PS : on vient d’apprendre que le Tchad et la République du Congo , le Cameroun, le Gabon ont officiellement envoyé des troupes en RCA. Mais pour quoi faire ? Si c’est pour sauver le pouvoir actuel, c’est suicidaire. C’est mettre du sparadrap sur une jambe de bois. Est-ce qu’on n’est pas en train d’assister à un début de partition du Centrafrique ? Quel est le poids des musulmans du nord et de l’est dans la SELEKA ? On ne peut pas s’empêcher de penser à ce qui se passe au nord du Mali : des armes, issues de la déstabilisation de la Libye, circulent désormais dans de nombreux pays africains et, donc, probablement, en RCA. Ceux qui, après des bisounours à Kadhafi, sont intervenus en Libye, peuvent être tenus pour responsables d’une Afrique devenue la proie d’islamistes fanatiques. Il est urgent que cesse le bal des faux-culs…

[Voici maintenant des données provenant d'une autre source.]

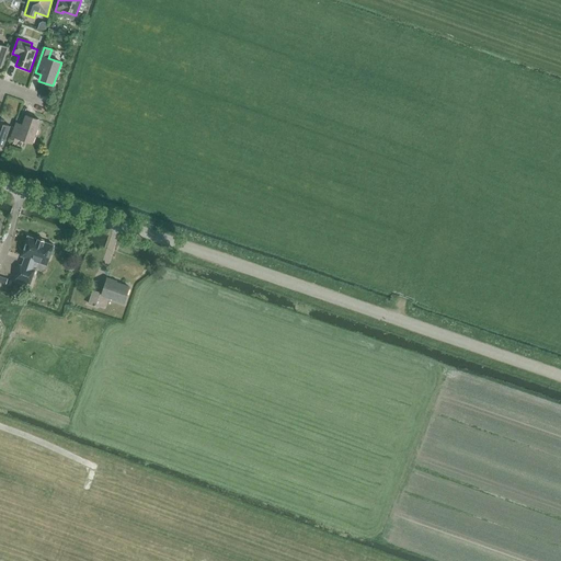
[(11,140),(19,142),(20,139),(32,144),(41,121),(25,116),(22,126),(16,124),(11,140)]
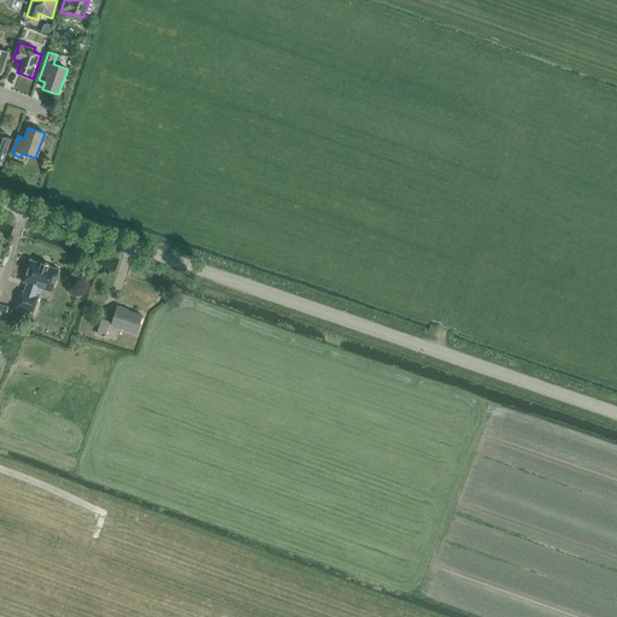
[(0,160),(4,162),(11,140),(3,136),(4,133),(0,130),(0,160)]
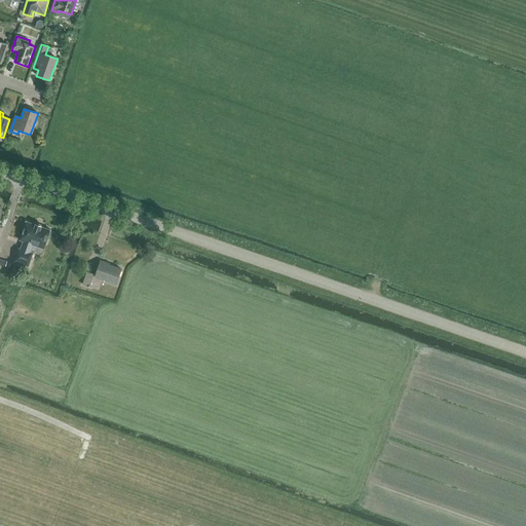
[(44,249),(50,230),(26,221),(20,240),(23,241),(20,250),(19,249),(14,261),(28,266),(33,254),(27,251),(29,243),(44,249)]
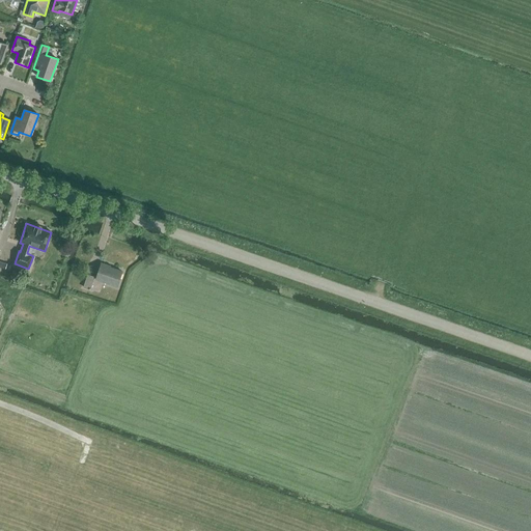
[(110,268),(110,267),(101,263),(95,280),(117,287),(122,272),(110,268)]
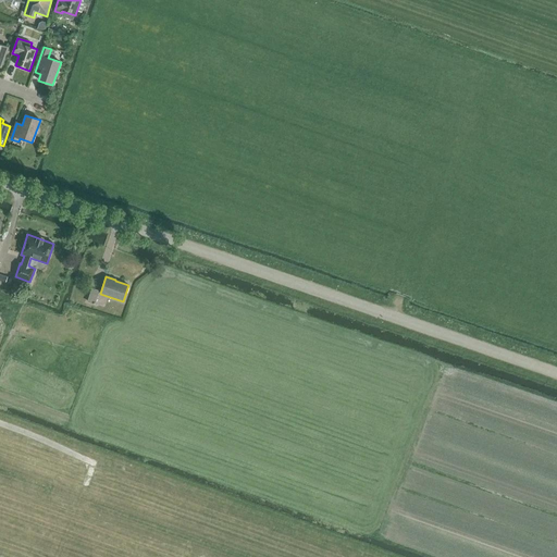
[(88,302),(95,305),(99,291),(93,288),(88,302)]
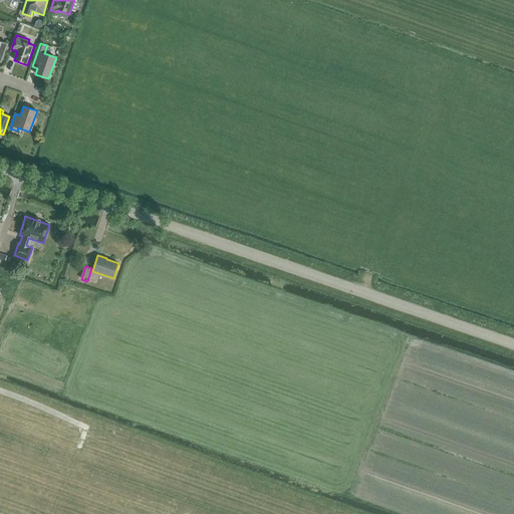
All buildings are outlined.
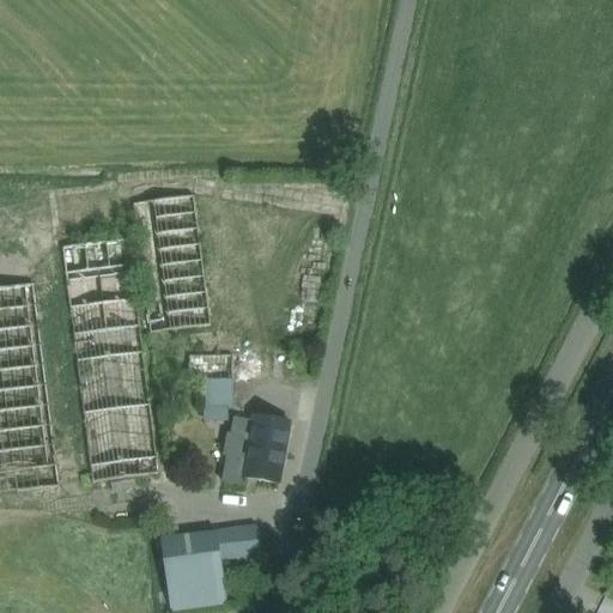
[(128,240),(60,248),(90,477),(80,478),(80,483),(161,473),(159,459),(167,457),(153,352),(144,353),(134,274),(141,273),(149,332),(208,325),(192,196),(131,204),(139,262),(132,263),(128,240)]
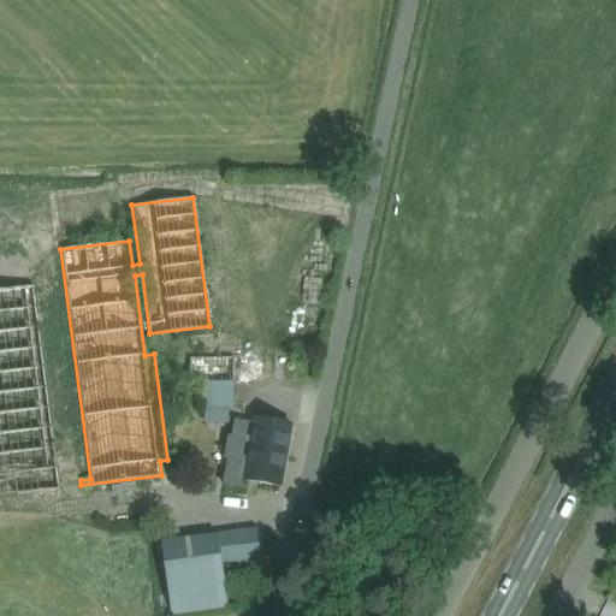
[(0,289),(0,497),(60,490),(35,285),(0,289)]
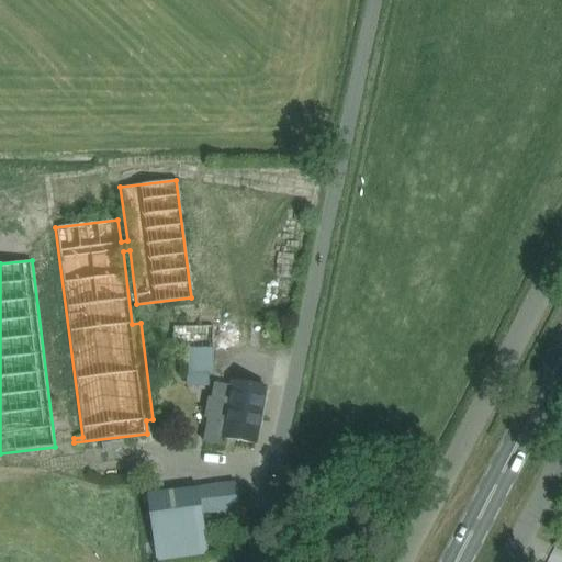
[(210,325),(173,326),(173,347),(186,347),(187,373),(212,373),(210,325)]
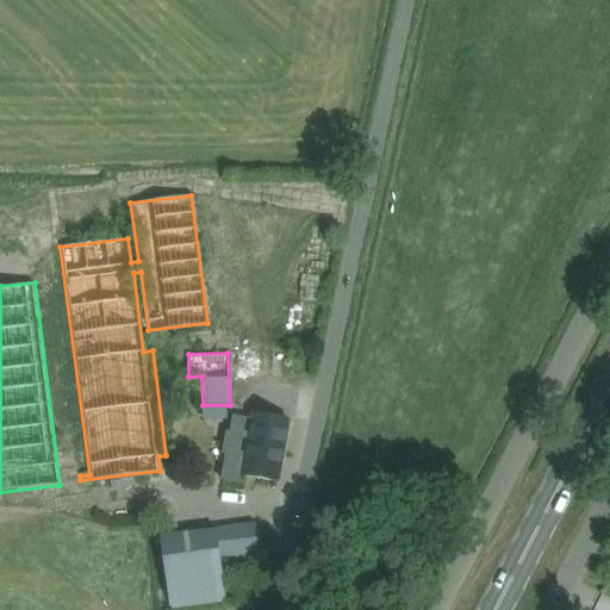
[(277,483),(288,421),(257,415),(256,421),(236,417),(226,480),(240,481),(241,475),(277,483)]
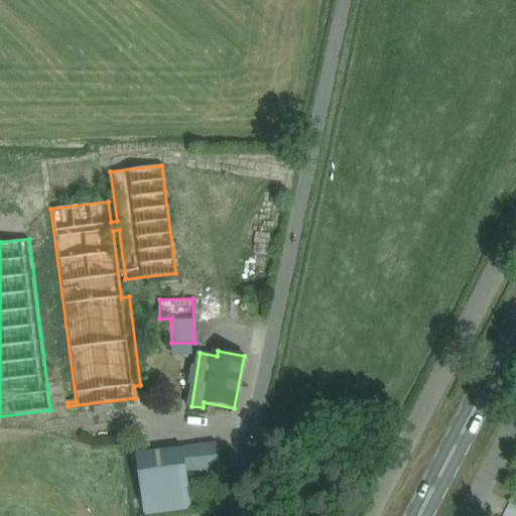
[(220,474),(216,443),(134,454),(143,515),(191,509),(186,478),(220,474)]
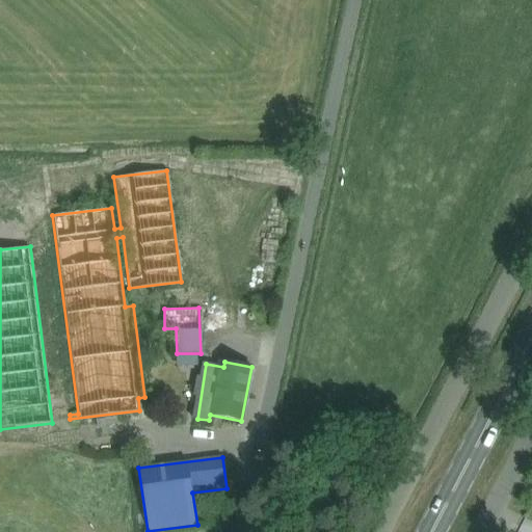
All buildings are outlined.
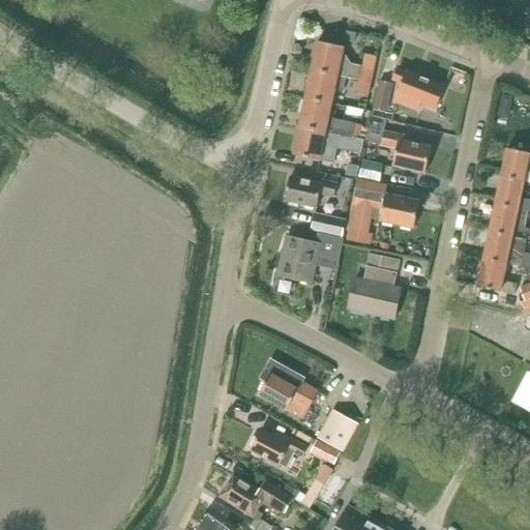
[(350,64),(344,53),(345,48),(318,41),(312,70),(347,78),(360,81),(372,83),(374,70),(377,57),(365,55),(363,66),(350,64)]
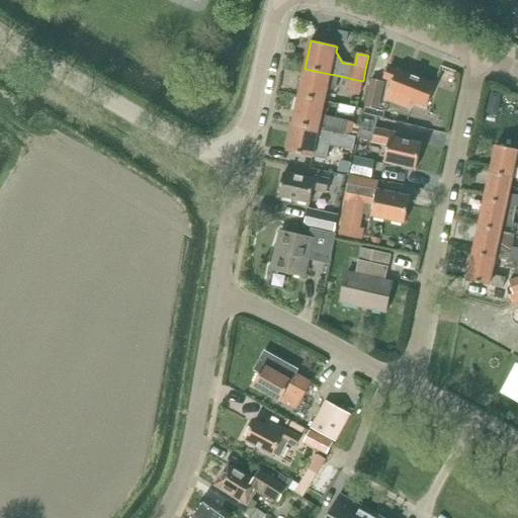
[(305,69),(298,96),(325,102),(328,88),(336,90),(339,76),(305,69)]
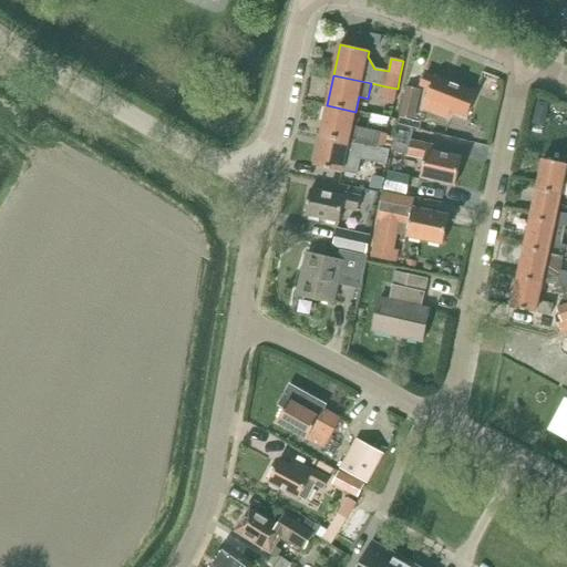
[(423,109),(447,119),(450,110),(466,116),(476,94),(435,78),(435,79),(425,75),(421,86),(431,90),(423,109)]
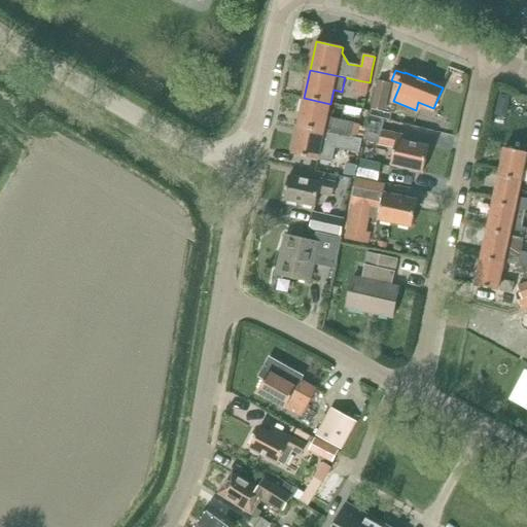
[(366,96),(370,82),(358,80),(355,94),(366,96)]
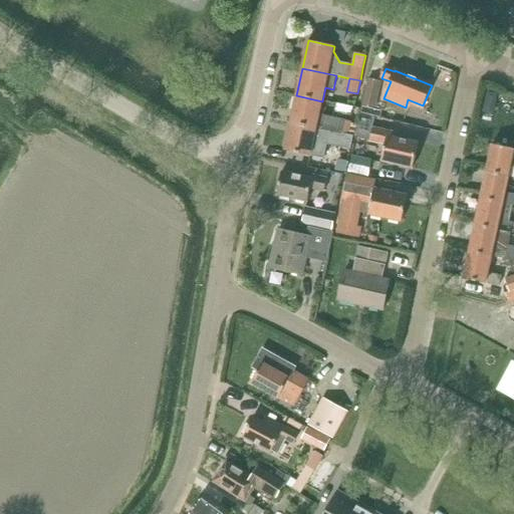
[(380,81),(368,78),(362,106),(374,109),(380,81)]
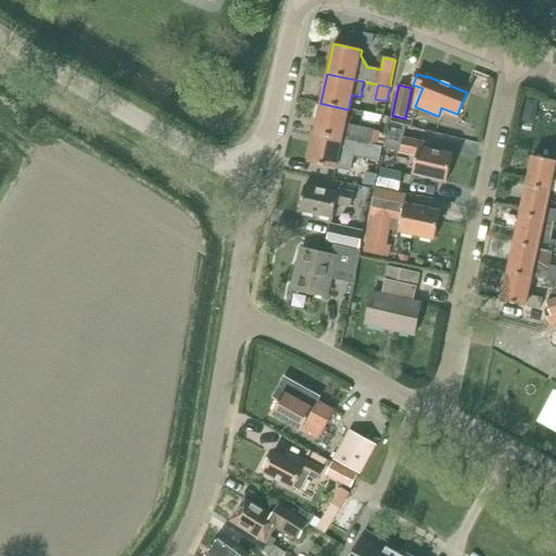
[(351,140),(382,147),(384,148),(388,134),(380,133),(368,129),(354,127),(345,125),(349,110),(320,103),(315,133),(351,141),(351,140)]
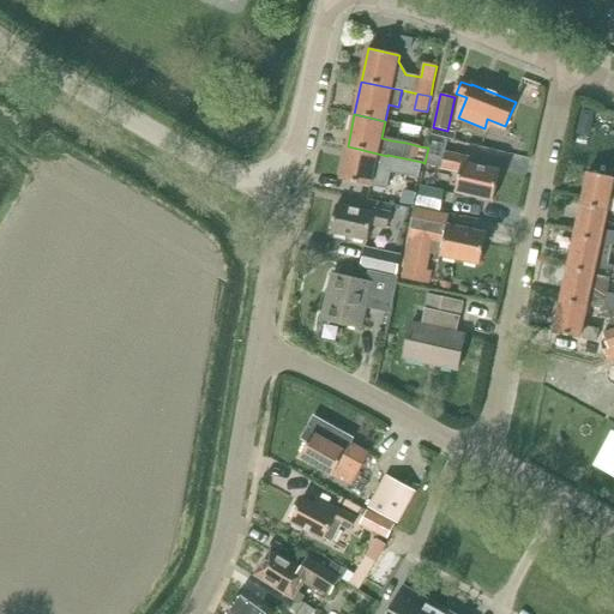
[(387,155),(387,156),(348,146),(341,180),(371,186),(387,190),(391,173),(419,179),(422,162),(387,155)]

Il faut donc rester très vigilant par rapport à ce qui se passe en Centrafrique. Tout y est possible : prise d’otages, islamisation du nord, violation de la souveraineté du pays…
Espérons que la SELEKA n’aggravera pas le chaos et veillera à protéger la population. Et qu’un nouvel horizon s’ouvrira pour les Centrafricains. « Gboû gangûoû !» (« Résistez et ne lâchez rien ! »)
« S’efforcer, c’est pouvoir » (Proverbe Bassar du Togo)
- A. DE KITIKI
(31 décembre 2012)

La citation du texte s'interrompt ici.